__Problem to work on__.
In the records below, find the line with "U.S. DEPARTMENT OF AGRICULTURE (USDA)" and the line with "On May 15, 1862, President"; return exactly those lines and every line between them.

╭─ Material supplied

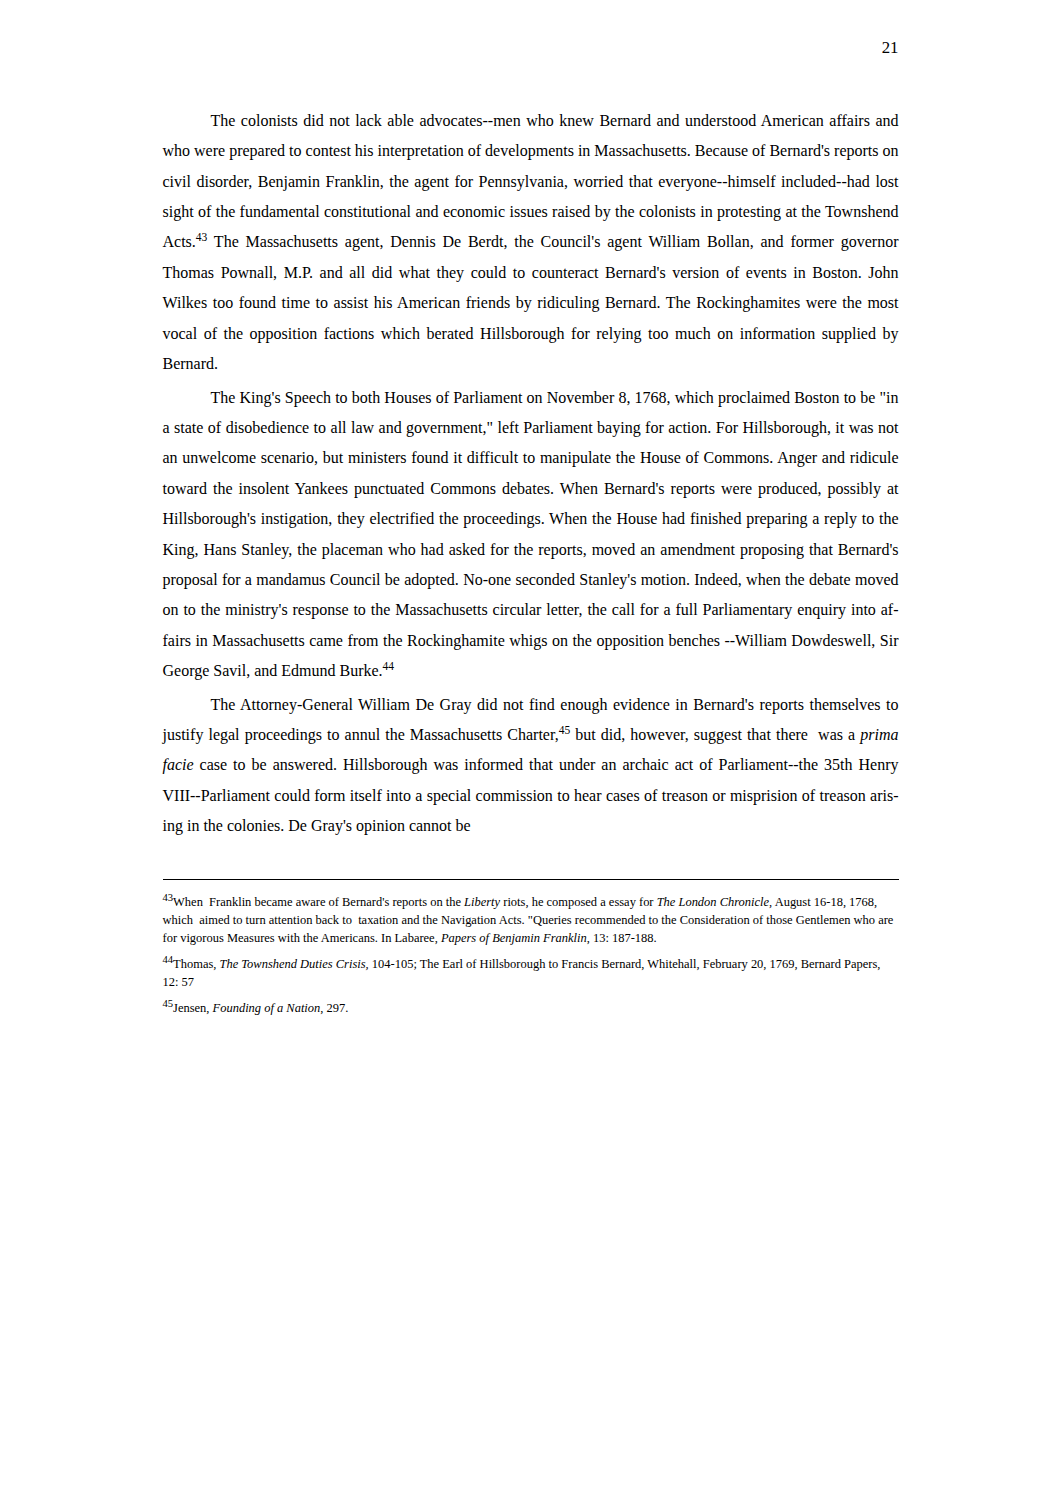21
The colonists did not lack able advocates--men who knew Bernard and understood American affairs and who were prepared to contest his interpretation of developments in Massachusetts. Because of Bernard's reports on civil disorder, Benjamin Franklin, the agent for Pennsylvania, worried that everyone--himself included--had lost sight of the fundamental constitutional and economic issues raised by the colonists in protesting at the Townshend Acts.43 The Massachusetts agent, Dennis De Berdt, the Council's agent William Bollan, and former governor Thomas Pownall, M.P. and all did what they could to counteract Bernard's version of events in Boston. John Wilkes too found time to assist his American friends by ridiculing Bernard. The Rockinghamites were the most vocal of the opposition factions which berated Hillsborough for relying too much on information supplied by Bernard.
The King's Speech to both Houses of Parliament on November 8, 1768, which proclaimed Boston to be "in a state of disobedience to all law and government," left Parliament baying for action. For Hillsborough, it was not an unwelcome scenario, but ministers found it difficult to manipulate the House of Commons. Anger and ridicule toward the insolent Yankees punctuated Commons debates. When Bernard's reports were produced, possibly at Hillsborough's instigation, they electrified the proceedings. When the House had finished preparing a reply to the King, Hans Stanley, the placeman who had asked for the reports, moved an amendment proposing that Bernard's proposal for a mandamus Council be adopted. No-one seconded Stanley's motion. Indeed, when the debate moved on to the ministry's response to the Massachusetts circular letter, the call for a full Parliamentary enquiry into affairs in Massachusetts came from the Rockinghamite whigs on the opposition benches --William Dowdeswell, Sir George Savil, and Edmund Burke.44
The Attorney-General William De Gray did not find enough evidence in Bernard's reports themselves to justify legal proceedings to annul the Massachusetts Charter,45 but did, however, suggest that there was a prima facie case to be answered. Hillsborough was informed that under an archaic act of Parliament--the 35th Henry VIII--Parliament could form itself into a special commission to hear cases of treason or misprision of treason arising in the colonies. De Gray's opinion cannot be
43 When Franklin became aware of Bernard's reports on the Liberty riots, he composed a essay for The London Chronicle, August 16-18, 1768, which aimed to turn attention back to taxation and the Navigation Acts. "Queries recommended to the Consideration of those Gentlemen who are for vigorous Measures with the Americans. In Labaree, Papers of Benjamin Franklin, 13: 187-188.
44 Thomas, The Townshend Duties Crisis, 104-105; The Earl of Hillsborough to Francis Bernard, Whitehall, February 20, 1769, Bernard Papers, 12: 57
45 Jensen, Founding of a Nation, 297.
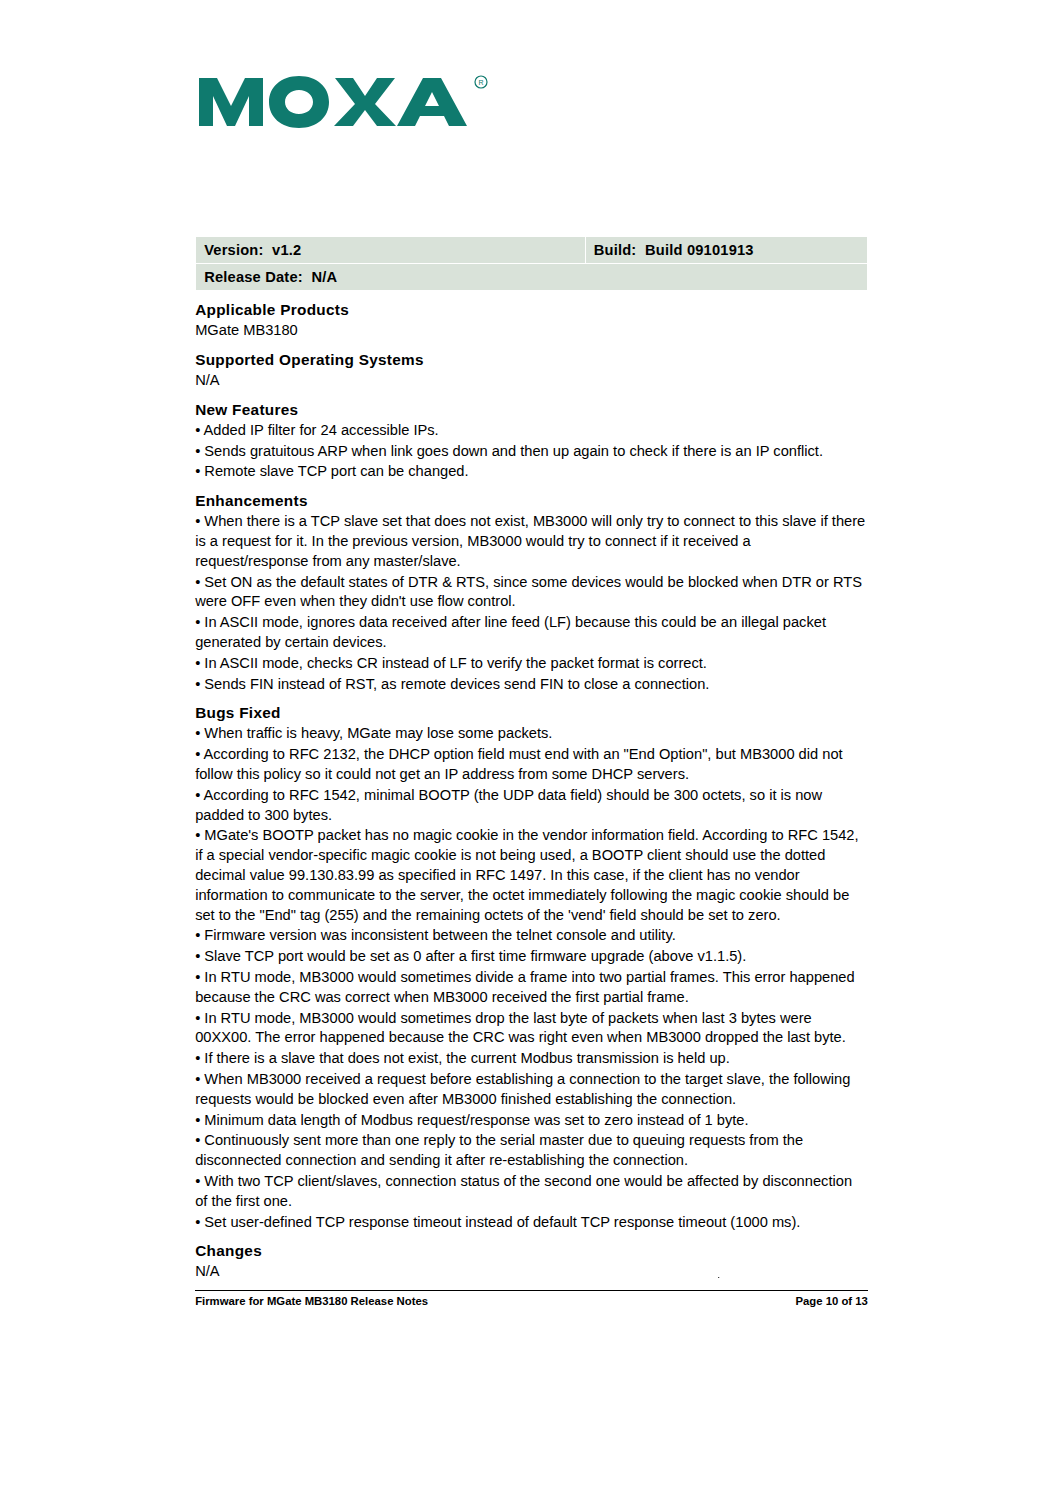R
| Version: v1.2 | Build: Build 09101913 |
| Release Date: N/A |
Applicable Products
MGate MB3180
Supported Operating Systems
N/A
New Features
• Added IP filter for 24 accessible IPs.
• Sends gratuitous ARP when link goes down and then up again to check if there is an IP conflict.
• Remote slave TCP port can be changed.
Enhancements
• When there is a TCP slave set that does not exist, MB3000 will only try to connect to this slave if there is a request for it. In the previous version, MB3000 would try to connect if it received a request/response from any master/slave.
• Set ON as the default states of DTR & RTS, since some devices would be blocked when DTR or RTS were OFF even when they didn't use flow control.
• In ASCII mode, ignores data received after line feed (LF) because this could be an illegal packet generated by certain devices.
• In ASCII mode, checks CR instead of LF to verify the packet format is correct.
• Sends FIN instead of RST, as remote devices send FIN to close a connection.
Bugs Fixed
• When traffic is heavy, MGate may lose some packets.
• According to RFC 2132, the DHCP option field must end with an "End Option", but MB3000 did not follow this policy so it could not get an IP address from some DHCP servers.
• According to RFC 1542, minimal BOOTP (the UDP data field) should be 300 octets, so it is now padded to 300 bytes.
• MGate's BOOTP packet has no magic cookie in the vendor information field. According to RFC 1542, if a special vendor-specific magic cookie is not being used, a BOOTP client should use the dotted decimal value 99.130.83.99 as specified in RFC 1497. In this case, if the client has no vendor information to communicate to the server, the octet immediately following the magic cookie should be set to the "End" tag (255) and the remaining octets of the 'vend' field should be set to zero.
• Firmware version was inconsistent between the telnet console and utility.
• Slave TCP port would be set as 0 after a first time firmware upgrade (above v1.1.5).
• In RTU mode, MB3000 would sometimes divide a frame into two partial frames. This error happened because the CRC was correct when MB3000 received the first partial frame.
• In RTU mode, MB3000 would sometimes drop the last byte of packets when last 3 bytes were 00XX00. The error happened because the CRC was right even when MB3000 dropped the last byte.
• If there is a slave that does not exist, the current Modbus transmission is held up.
• When MB3000 received a request before establishing a connection to the target slave, the following requests would be blocked even after MB3000 finished establishing the connection.
• Minimum data length of Modbus request/response was set to zero instead of 1 byte.
• Continuously sent more than one reply to the serial master due to queuing requests from the disconnected connection and sending it after re-establishing the connection.
• With two TCP client/slaves, connection status of the second one would be affected by disconnection of the first one.
• Set user-defined TCP response timeout instead of default TCP response timeout (1000 ms).
Changes
N/A
Firmware for MGate MB3180 Release Notes Page 10 of 13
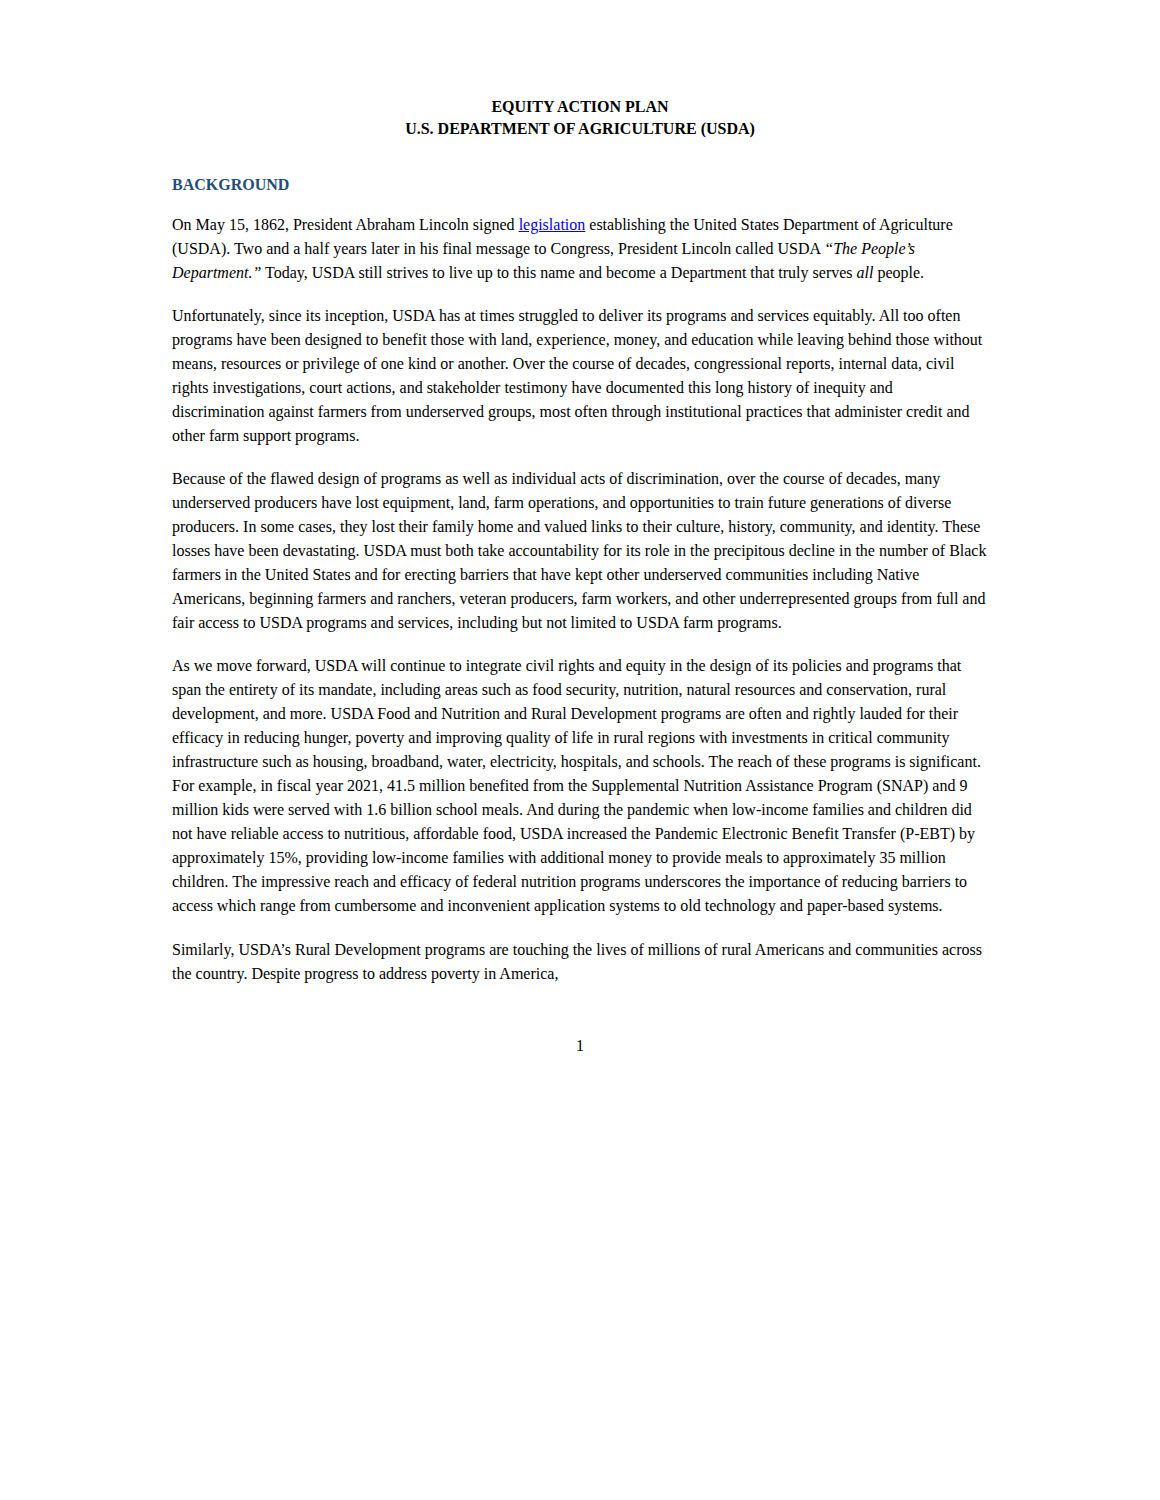EQUITY ACTION PLAN
U.S. DEPARTMENT OF AGRICULTURE (USDA)
BACKGROUND
On May 15, 1862, President Abraham Lincoln signed legislation establishing the United States Department of Agriculture (USDA). Two and a half years later in his final message to Congress, President Lincoln called USDA “The People’s Department.” Today, USDA still strives to live up to this name and become a Department that truly serves all people.
Unfortunately, since its inception, USDA has at times struggled to deliver its programs and services equitably. All too often programs have been designed to benefit those with land, experience, money, and education while leaving behind those without means, resources or privilege of one kind or another. Over the course of decades, congressional reports, internal data, civil rights investigations, court actions, and stakeholder testimony have documented this long history of inequity and discrimination against farmers from underserved groups, most often through institutional practices that administer credit and other farm support programs.
Because of the flawed design of programs as well as individual acts of discrimination, over the course of decades, many underserved producers have lost equipment, land, farm operations, and opportunities to train future generations of diverse producers. In some cases, they lost their family home and valued links to their culture, history, community, and identity. These losses have been devastating. USDA must both take accountability for its role in the precipitous decline in the number of Black farmers in the United States and for erecting barriers that have kept other underserved communities including Native Americans, beginning farmers and ranchers, veteran producers, farm workers, and other underrepresented groups from full and fair access to USDA programs and services, including but not limited to USDA farm programs.
As we move forward, USDA will continue to integrate civil rights and equity in the design of its policies and programs that span the entirety of its mandate, including areas such as food security, nutrition, natural resources and conservation, rural development, and more. USDA Food and Nutrition and Rural Development programs are often and rightly lauded for their efficacy in reducing hunger, poverty and improving quality of life in rural regions with investments in critical community infrastructure such as housing, broadband, water, electricity, hospitals, and schools. The reach of these programs is significant. For example, in fiscal year 2021, 41.5 million benefited from the Supplemental Nutrition Assistance Program (SNAP) and 9 million kids were served with 1.6 billion school meals. And during the pandemic when low-income families and children did not have reliable access to nutritious, affordable food, USDA increased the Pandemic Electronic Benefit Transfer (P-EBT) by approximately 15%, providing low-income families with additional money to provide meals to approximately 35 million children. The impressive reach and efficacy of federal nutrition programs underscores the importance of reducing barriers to access which range from cumbersome and inconvenient application systems to old technology and paper-based systems.
Similarly, USDA’s Rural Development programs are touching the lives of millions of rural Americans and communities across the country. Despite progress to address poverty in America,
1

╰─

__Solution for this problem__.
U.S. DEPARTMENT OF AGRICULTURE (USDA)
BACKGROUND
On May 15, 1862, President Abraham Lincoln signed legislation establishing the United States Department of Agriculture (USDA). Two and a half years later in his final message to Congress, President Lincoln called USDA “The People’s Department.” Today, USDA still strives to live up to this name and become a Department that truly serves all people.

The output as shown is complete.